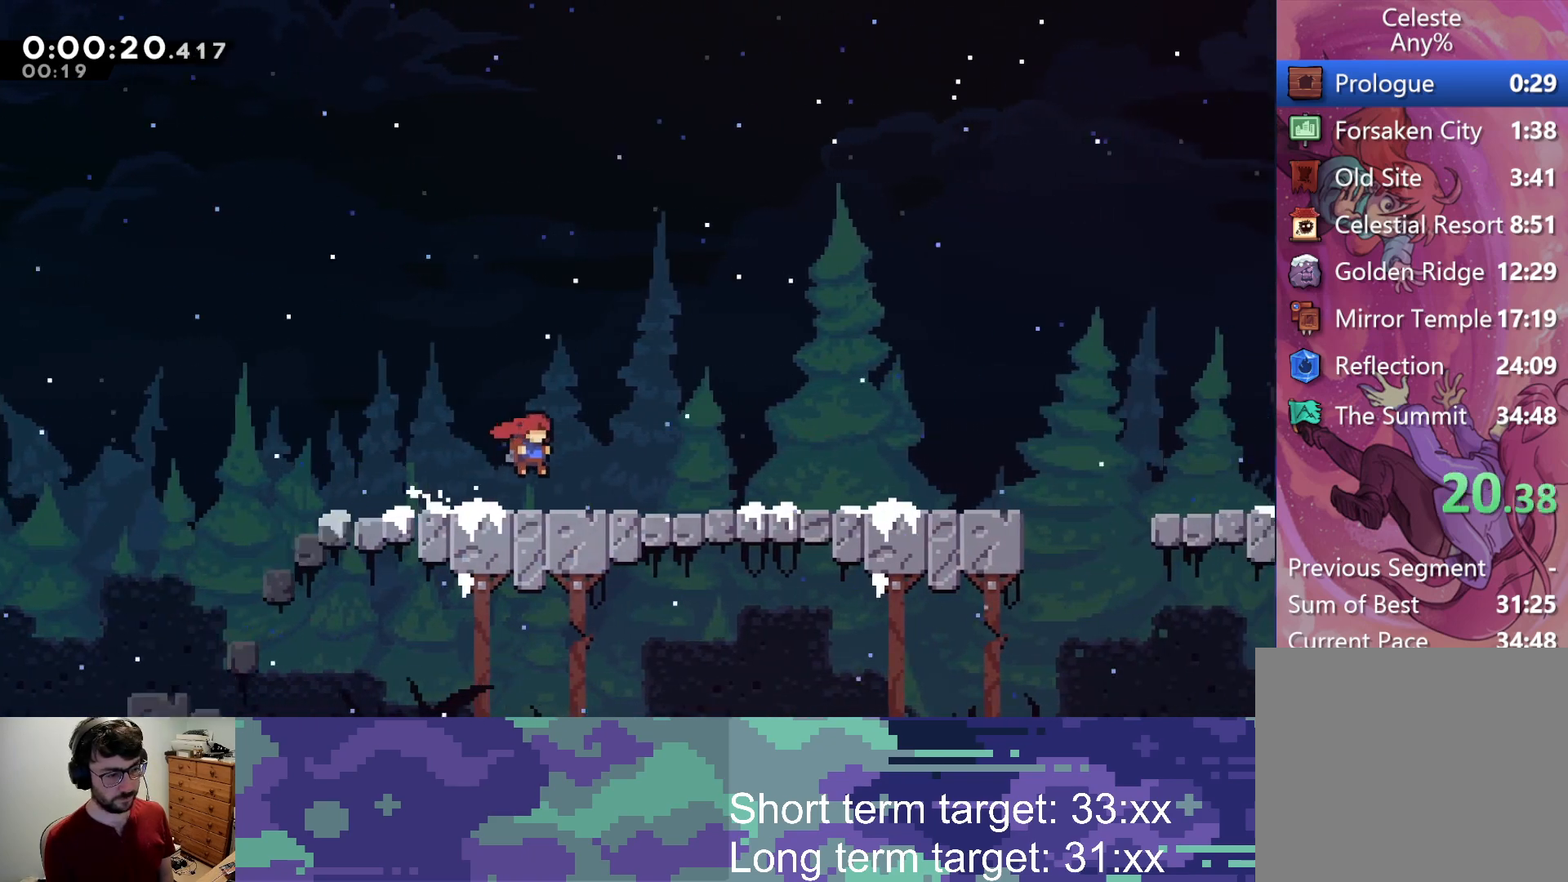
{"buttons": ["DPAD_RIGHT"], "left_stick": "center", "right_stick": "center", "events": [[67, "CROSS", "down"], [133, "CROSS", "up"], [400, "CROSS", "down"], [450, "CROSS", "up"]]}
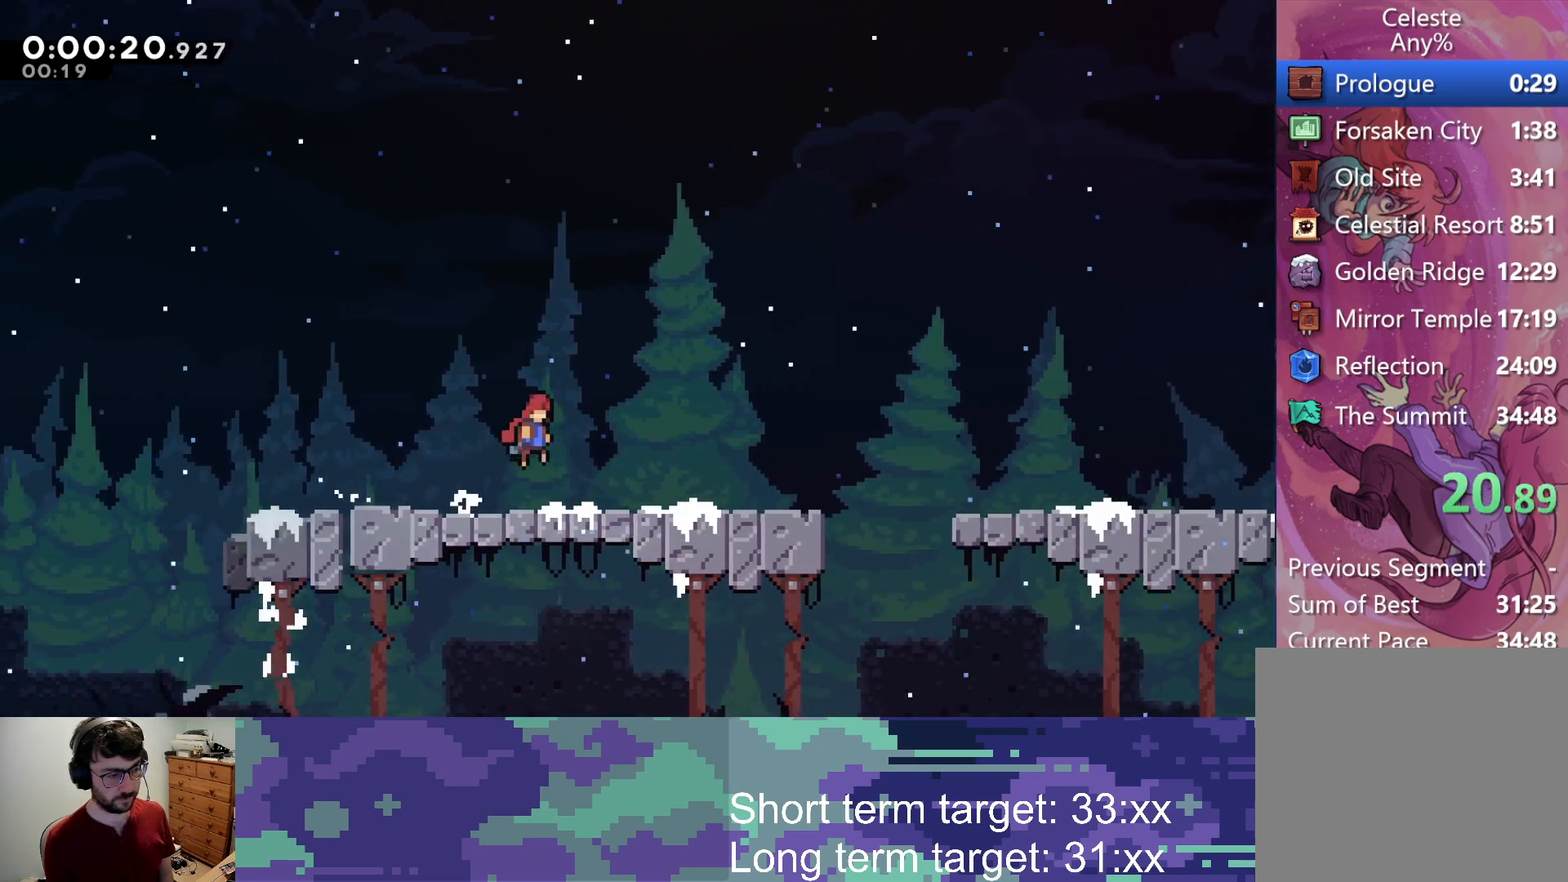
{"buttons": ["DPAD_RIGHT"], "left_stick": "center", "right_stick": "center", "events": [[183, "CROSS", "down"], [283, "CROSS", "up"]]}
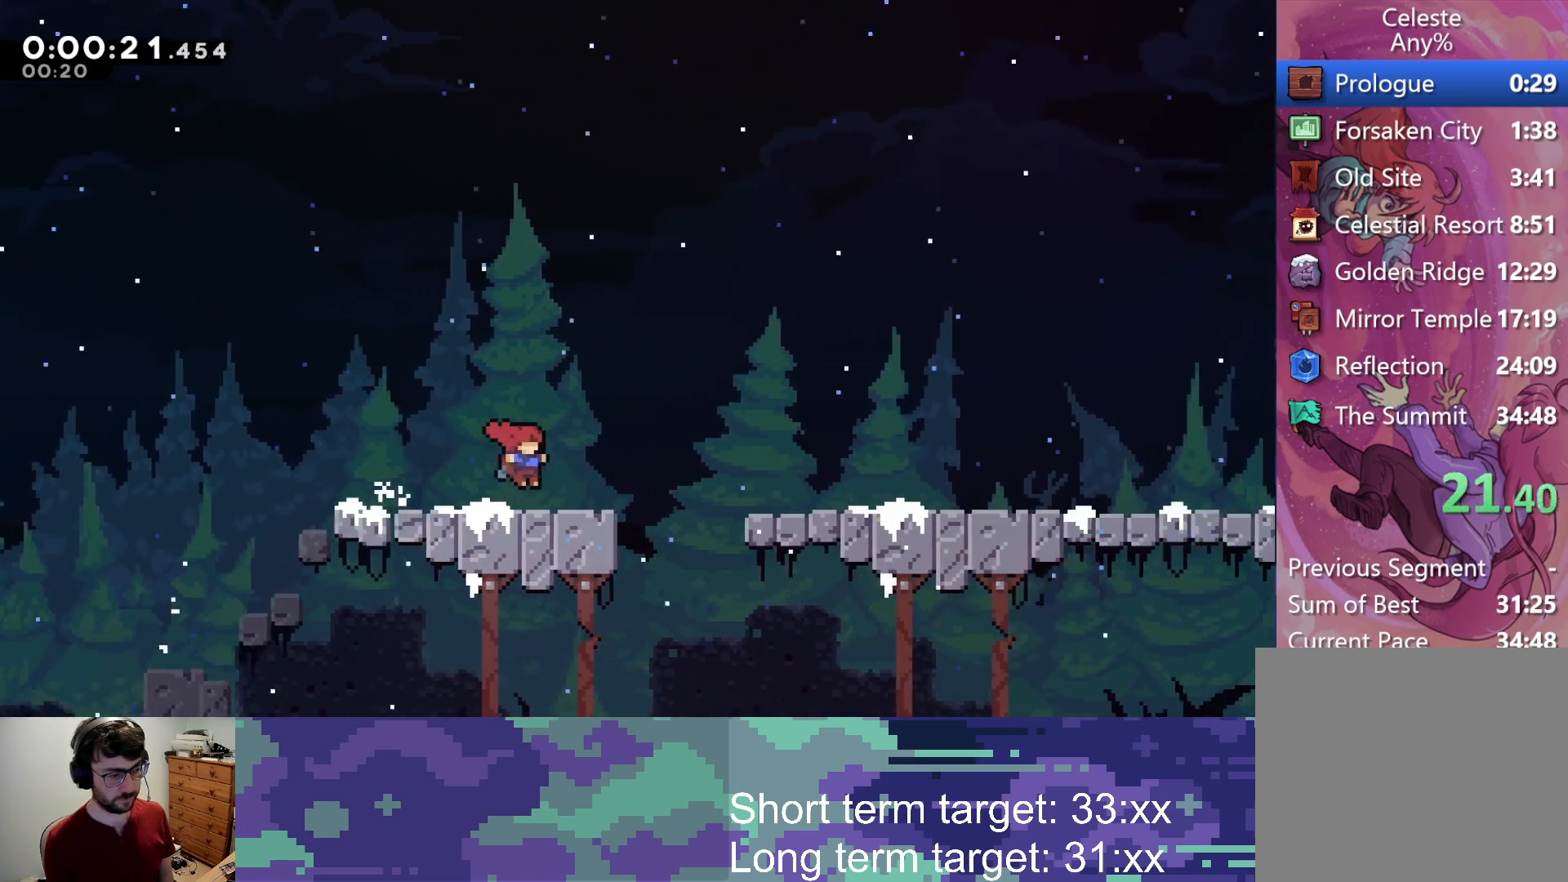
{"buttons": ["DPAD_RIGHT"], "left_stick": "center", "right_stick": "center", "events": [[100, "CROSS", "down"], [400, "CROSS", "up"]]}
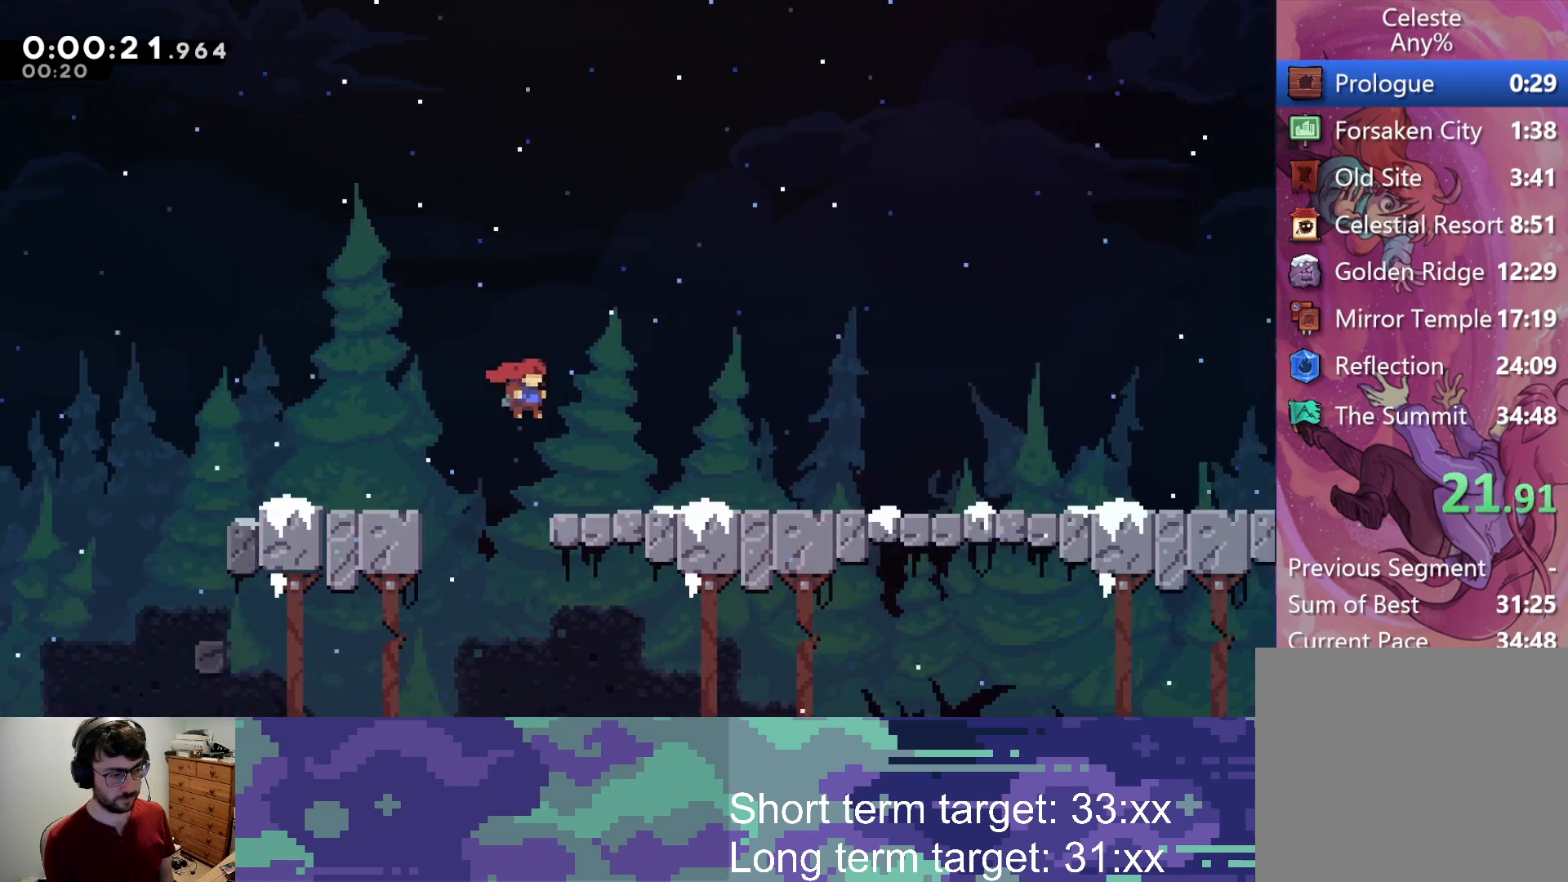
{"buttons": ["DPAD_RIGHT"], "left_stick": "center", "right_stick": "center", "events": [[183, "CROSS", "down"], [233, "CROSS", "up"]]}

▶ [EXERCISE AIM]
Could the data above be reproduced exactly, with the pictures left out?

▶ [ANSWER TO THE EXERCISE]
{"buttons": ["DPAD_RIGHT"], "left_stick": "center", "right_stick": "center", "events": [[67, "CROSS", "down"], [133, "CROSS", "up"], [400, "CROSS", "down"], [450, "CROSS", "up"]]}
{"buttons": ["DPAD_RIGHT"], "left_stick": "center", "right_stick": "center", "events": [[183, "CROSS", "down"], [283, "CROSS", "up"]]}
{"buttons": ["DPAD_RIGHT"], "left_stick": "center", "right_stick": "center", "events": [[100, "CROSS", "down"], [400, "CROSS", "up"]]}
{"buttons": ["DPAD_RIGHT"], "left_stick": "center", "right_stick": "center", "events": [[183, "CROSS", "down"], [233, "CROSS", "up"]]}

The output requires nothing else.